Interesting tidbit--did you know that HIV can have a ten year incubation period? I didn't know that before today, and I think it's really scary!!! So even if you only have one partner, if they have had multiple partners in the past ten years you should still have a regular HIV test. They offer you one every time you have a baby, just to make sure.
It still seems to me that the midwives over here are more interested in whether or not the mother has an STD than than they are in the health of the unborn child. But hey-ho, the care is free so I can't complain too much!
I've been having really crazy pregnancy dreams. I know that most pregnant women have them, so I know I'm not unique in this. But for the last few nights I've dreamt that I've gotten in really huge fights with my parents, the likes of which I haven't seen since I was 17 or 18. The one last night was a fight with my dad, and it was pretty bad. But Saturday night was the worst. I dreamed that mom and I got into a huge argument. I was trying to choke her. She was blaming my bad example for the behavior of a younger sister, and told me that I was "evil." She kicked me out of her house, along with said younger sister, and told us never to come back. I said that was fine with me, and that she would never see me or my children ever again. I woke up just as I was putting Dylan in his sling and getting ready to walk out the door. I couldn't get back to sleep after that. I was too upset, and remained upset for the rest of the day. It just seemed so real!
I had a strange one while I was preggers with Dylan. In my dream I kept killing baby animals because they were cramping my style. I killed some kittens and a few baby birds for sure. I might have killed more animals, but I don't remember because it was such a long time ago. And I dreamed that Martin was related to the Queen. I liked that one a lot!
We had to go in to Scunthorpe this evening to get new phones. We had Martin's parents' old phones, and they have been on the verge of going for quite some time. But today they finally gave up the ghost, so to speak, so our new ones are charging and will be ready for use tomorrow evening.
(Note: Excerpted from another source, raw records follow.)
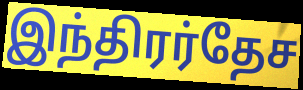
இந்திரர்தேச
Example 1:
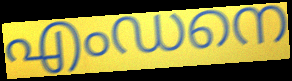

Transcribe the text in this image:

എംഡനെ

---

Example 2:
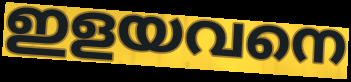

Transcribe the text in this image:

ഇളയവനെ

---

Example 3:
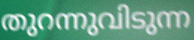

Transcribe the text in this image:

തുറന്നുവിടുന്ന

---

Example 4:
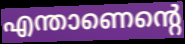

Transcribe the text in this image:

എന്താണെന്റെ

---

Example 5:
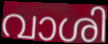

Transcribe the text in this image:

വാശി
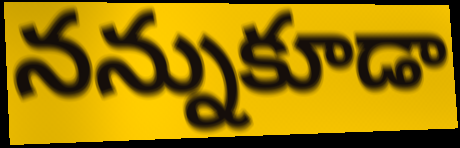
నన్నుకూడా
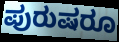
ಪುರುಷರೂ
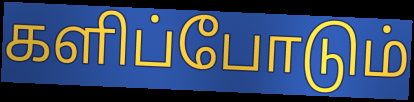
களிப்போடும்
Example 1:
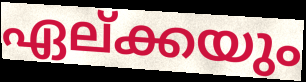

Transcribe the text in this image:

ഏല്ക്കയും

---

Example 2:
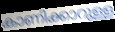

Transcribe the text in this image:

കാണിക്കാറുള്ള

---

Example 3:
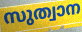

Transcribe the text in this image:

സുത്വാന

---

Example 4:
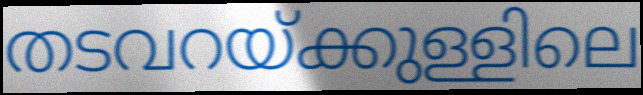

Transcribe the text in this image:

തടവറയ്ക്കുള്ളിലെ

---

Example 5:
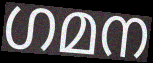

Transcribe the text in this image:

ഗമന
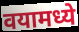
वयामध्ये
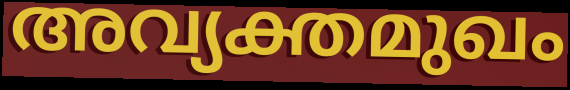
അവ്യക്തമുഖം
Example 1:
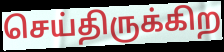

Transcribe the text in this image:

செய்திருக்கிற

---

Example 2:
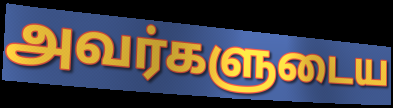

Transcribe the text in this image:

அவர்களுடைய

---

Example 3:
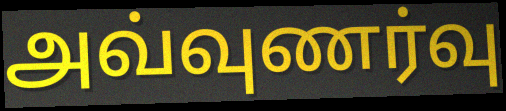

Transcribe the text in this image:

அவ்வுணர்வு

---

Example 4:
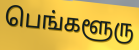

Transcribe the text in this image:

பெங்களூரு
Did you ever notice how things always break at the same time? We had to get a new microwave and a new toaster within a few weeks of each other. Then we needed new phones, and our vacuum cleaner is broken. It's kind of like how you run out of toiletries all at once and have to buy mascara, deodorant, shampoo, conditioner, and toothpaste all at the same time. Weird!
While we were in Scunny we stopped at Burger King for a quick bite. While we were there we saw the poster child of how to be a bad parent. There was this guy who came in with his son (maybe 3 years old) and what seemed to be his mother and little sister. The girlies were fine--didn't say much the entire time they were there. Dad, on the other hand, was a nightmare. I'm not sure, but I think he may have been high. He was alternating between shouting at his son and being his "buddy." He was swearing like a sailor and using racial slurs whilst singing along to Christina Aguilera's "Genie In A Bottle" (substitute "genie" with "paki" or "blackie" or even, to my horror, the forbiden "n" word). He did this in front of all the patrons, one of whom was of Asian descent and had his two young sons with him. He shouted at his son for not eating his dinner, and then shouted at him for crying because he was being shouted at. He called him several obscenities, and then dashed him off to the boys room to use the toilet whilst holding his hand and singing to him. That poor child must be so confused, and his future seems pretty bleak with a father like that.
I looked at the way Martin is with our son, and I felt so incredibly blessed to be married to him. He has his faults--don't we all--but he is a wonderful father and a fantastic husband.